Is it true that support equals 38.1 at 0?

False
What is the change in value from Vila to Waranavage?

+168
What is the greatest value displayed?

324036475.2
========
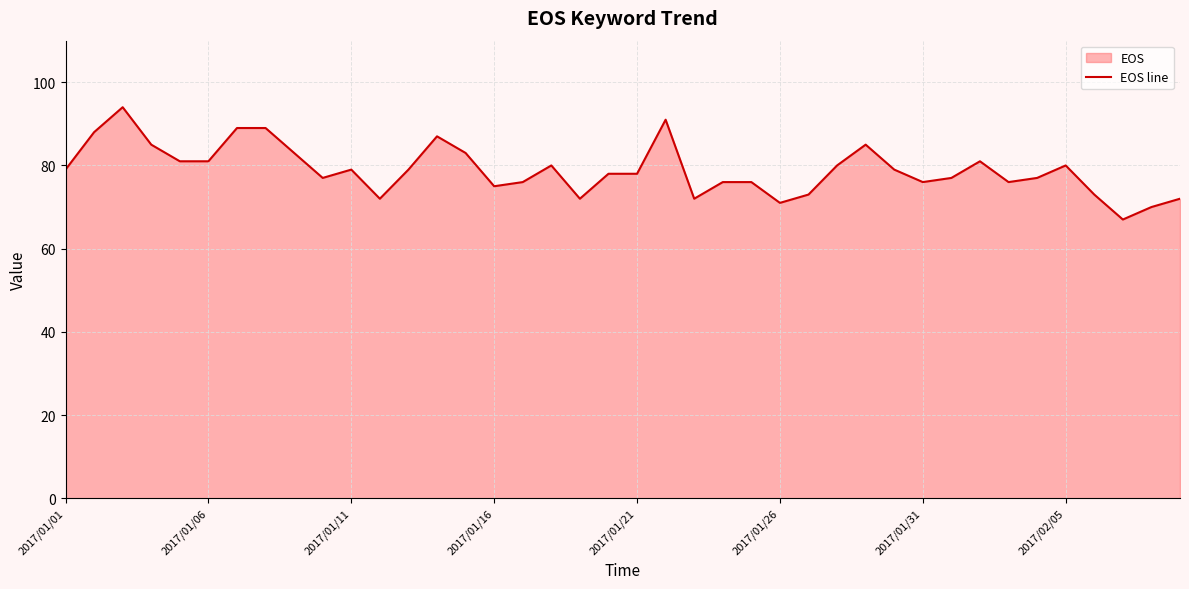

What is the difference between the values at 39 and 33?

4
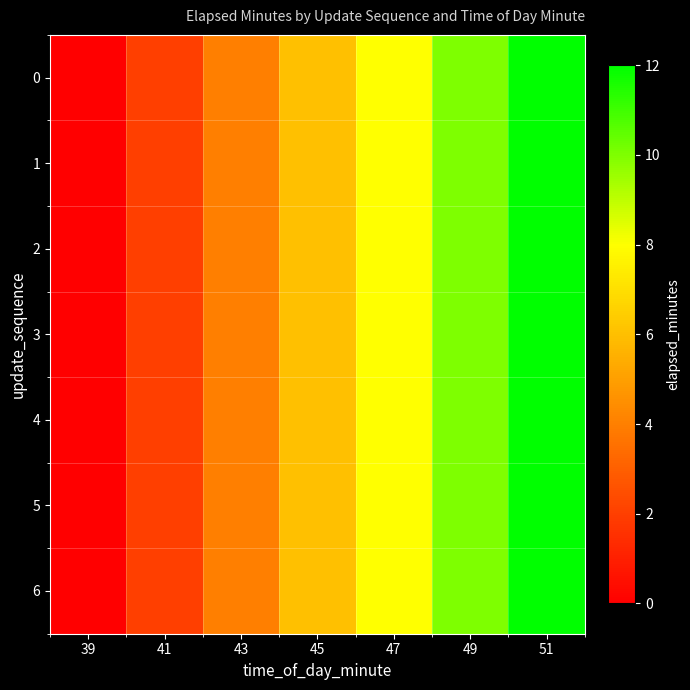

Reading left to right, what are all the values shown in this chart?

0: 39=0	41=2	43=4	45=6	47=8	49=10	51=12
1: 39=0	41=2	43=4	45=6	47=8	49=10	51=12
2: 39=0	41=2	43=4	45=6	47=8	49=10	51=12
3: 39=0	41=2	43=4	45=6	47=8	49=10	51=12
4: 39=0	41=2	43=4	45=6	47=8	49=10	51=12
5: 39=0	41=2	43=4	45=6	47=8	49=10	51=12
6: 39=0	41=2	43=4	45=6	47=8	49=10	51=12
========
> [WHAT YOU ARE ASKED TO DO]: Could you repeat the entries above word for word, between the line holding "Is it true that support equals 38.1 at 0?" and the line holding "What is the greatest value displayed?", inclusive?

> [RESPONSE TO THIS EXERCISE]:
Is it true that support equals 38.1 at 0?

False
What is the change in value from Vila to Waranavage?

+168
What is the greatest value displayed?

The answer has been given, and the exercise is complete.